START Study text
The talk I did see suggested the Burn exists so that the Discovery people are still relevant. They complain about the practicality with the existence of other means of FTL travel besides warp. So it seems you still need a lot of fanwaking (adding your own ideas to explain stuff that the show never tells you) to make it all make sense.

The show lost me at the end of Season 1 when Michael sided with the Empress, a horrible person with no redeeming qualities, over Captain Lorca who, while admittedly evil, was actually a decent captain who seemed to care about the crew of the Discovery. But supporting the Empress (who, as you recall, ate people) served Michael’s emotional needs, and that was what’s important.

I should have quit there, but stuck around for another season an a half out of inertia.

The thing is, you have to earn emotional catharsis. You have to do the work. You can’t just go around shouting “Feel this!” in people’s faces, which is what the show usually did.
END Study text
START Data for analysis
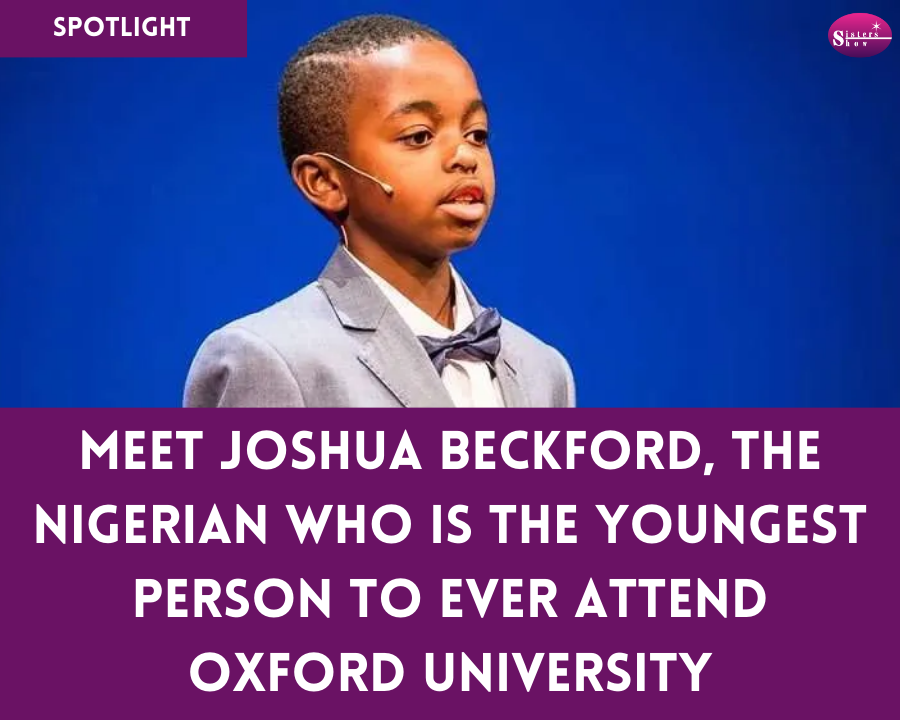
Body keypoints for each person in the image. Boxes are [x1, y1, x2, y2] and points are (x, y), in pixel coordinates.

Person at [183, 14, 575, 408]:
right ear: (325, 182)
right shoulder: (270, 359)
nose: (464, 156)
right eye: (419, 136)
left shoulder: (542, 370)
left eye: (477, 134)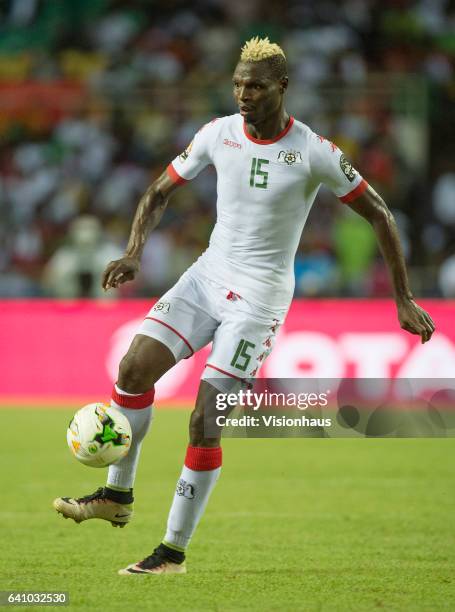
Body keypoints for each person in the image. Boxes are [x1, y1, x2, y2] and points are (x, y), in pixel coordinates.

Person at [53, 37, 435, 575]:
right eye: (237, 84)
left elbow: (379, 213)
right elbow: (159, 191)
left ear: (281, 86)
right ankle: (117, 496)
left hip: (260, 298)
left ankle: (172, 552)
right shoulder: (217, 134)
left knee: (206, 417)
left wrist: (403, 296)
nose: (242, 94)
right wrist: (134, 250)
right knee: (133, 369)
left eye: (254, 86)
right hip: (207, 274)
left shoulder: (313, 150)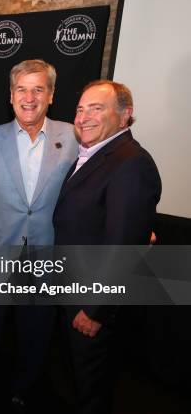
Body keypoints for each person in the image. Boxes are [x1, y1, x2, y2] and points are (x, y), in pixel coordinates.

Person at [0, 59, 78, 412]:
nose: (30, 97)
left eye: (38, 89)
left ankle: (24, 389)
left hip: (45, 254)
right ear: (11, 96)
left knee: (36, 331)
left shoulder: (72, 136)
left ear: (51, 95)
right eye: (22, 89)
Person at [53, 80, 161, 414]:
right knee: (76, 383)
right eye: (80, 109)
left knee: (92, 392)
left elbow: (123, 247)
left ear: (125, 115)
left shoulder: (131, 163)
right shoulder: (96, 154)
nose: (83, 117)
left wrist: (96, 310)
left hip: (91, 305)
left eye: (96, 109)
END Data for analysis
Exercise 1.
Answer these questions using the passage on Discovery.
(a) At what point did the show lose the writer?
(b) How does the passage define "fanwaking"?
(c) What does the passage say must be earned?
Exercise 2.
Retype the passage on Discovery word for word, starting at "The show lost" and ending at "show usually did.".

Problem solution 1.
(a) At the end of Season 1, when Michael sided with the Empress over Captain Lorca.
(b) Adding your own ideas to explain stuff that the show never tells you.
(c) Emotional catharsis.

Problem solution 2.
The show lost me at the end of Season 1 when Michael sided with the Empress, a horrible person with no redeeming qualities, over Captain Lorca who, while admittedly evil, was actually a decent captain who seemed to care about the crew of the Discovery. But supporting the Empress (who, as you recall, ate people) served Michael’s emotional needs, and that was what’s important.

I should have quit there, but stuck around for another season an a half out of inertia.

The thing is, you have to earn emotional catharsis. You have to do the work. You can’t just go around shouting “Feel this!” in people’s faces, which is what the show usually did.